▶ [SUPPLIED TEXT]:

1. Clone the repository:

```
git clone https://github.com/yourusername/haraj-scraper.git
cd haraj-scraper
```

2. Create a virtual environment:

```
python -m venv .myenv
source .myenv/bin/activate # On Windows use `.myenv\Scripts\activate`
```

3. Install dependencies:

```
pip install -r requirements.txt
```

4. Set up environment variables:
Create a `.env` file in the root directory with the following content:
```
MONGODB_URI=your_mongodb_connection_string
DB_NAME=haraj-db
API_URL=https://graphql.haraj.com.sa/?queryName=search&lang=en&clientId=5PfyC2s3-xlv8-ManX-RCdf-LqhFYr5SkUh3v3&version=N9.0.38%20,%206/28/2024/
PORT=8000
```

## Running Locally

To run the server locally:

```
python main.py
```

The server will start on `http://localhost:8000`.

▶ [BRIEF]: In the setup instructions, which address does the server start on when run locally?

▶ [RAW DATA]:
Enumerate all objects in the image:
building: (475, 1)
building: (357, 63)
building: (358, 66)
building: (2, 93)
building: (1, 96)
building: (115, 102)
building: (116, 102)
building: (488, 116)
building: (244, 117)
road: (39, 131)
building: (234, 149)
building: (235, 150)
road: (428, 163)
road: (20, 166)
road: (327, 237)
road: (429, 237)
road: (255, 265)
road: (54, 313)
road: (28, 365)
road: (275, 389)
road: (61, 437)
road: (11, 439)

▶ [TASK RESULT]: http://localhost:8000